Dandelion: Privacy-preserving transaction propagation in bitcoin's p2p network

Giulia Fanti

https://twitter.com/kanzure/status/1014196927062249472

Today I will be talking to you about privacy in bitcoin's p2p layer. This was joint work with some talented colleagues.

Bitcoin p2p layer

I want to give a brief overview of the p2p layer. Users in bitcoin are connected over a p2p network with tcp links. Users are identified by ip address and port number. Users have a second identity, which is their address or public key or however you want to think about it.

When Alice wants to send a payment to Bob, she broadcasts a payment transaction to the network, and then miners start racing to append this transaction to the blockchain.

Alice's address and her real identity need to remain unlinked. In this talk, I am concerned with linking Alice's bitcoin address to her IP address. This is not completely deanonymizing someone, but it's an important step, and you can sometimes narrow down who that person is.

My claim is that the way that the current bitcoin network works is that it amkes it relatively easy to link someone's address to their IP address.

Transaction propagation

Today, messages on the network spread according to a process of diffusion. Nodes spread transaction with exponential random delay. Each node independently chooses fresh independent delay.

If we have a set of corrupt nodes, they can use the node graph to infer the source node of a particular transaction and they can make that linkage.

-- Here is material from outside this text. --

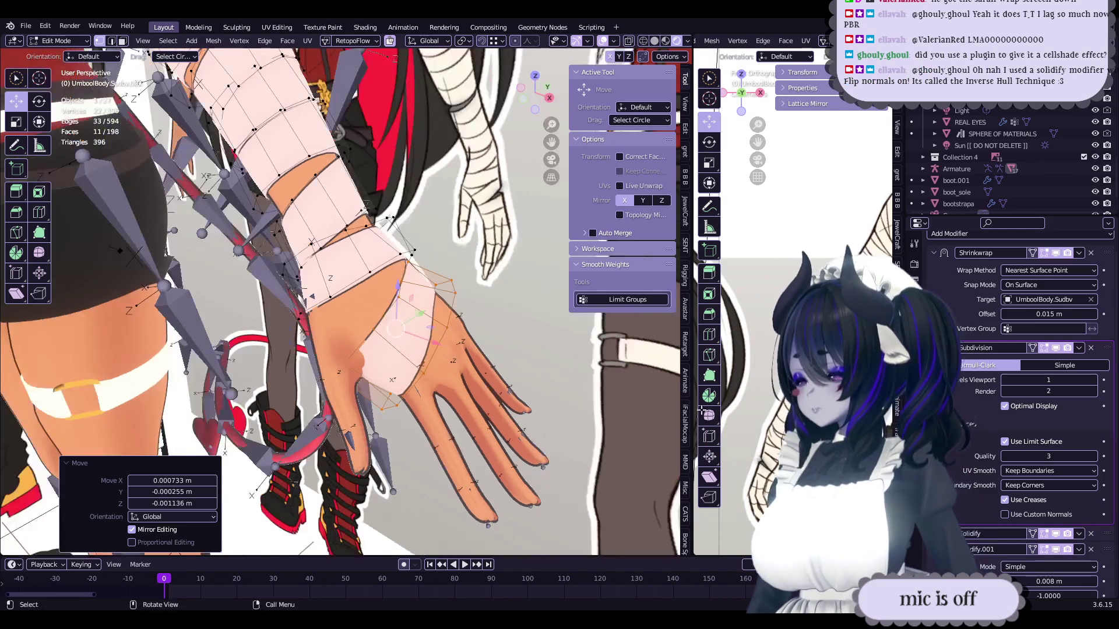
# - Show Solidify.001's 0.008 m thickness, offset, flipped normals and Edge Data in the Modifier panel
pyautogui.scroll(-5, 963, 501)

The problem is that diffusion is vulnerable to source detection. This has been explored in a bunch of papers including a few tailored to bitcoin's p2p network. The point is, without expending too many resources, you can make this linkage with probabilities that are exceeding like 50%. They are scary numbers.

Dandelion

Dandelion is a project to build a lightweight transaction propagation algorithm with theoretical rpovable anonymity guarantees. I am going to be talking about what those guarantees are and give you some intiution about why dandelion works.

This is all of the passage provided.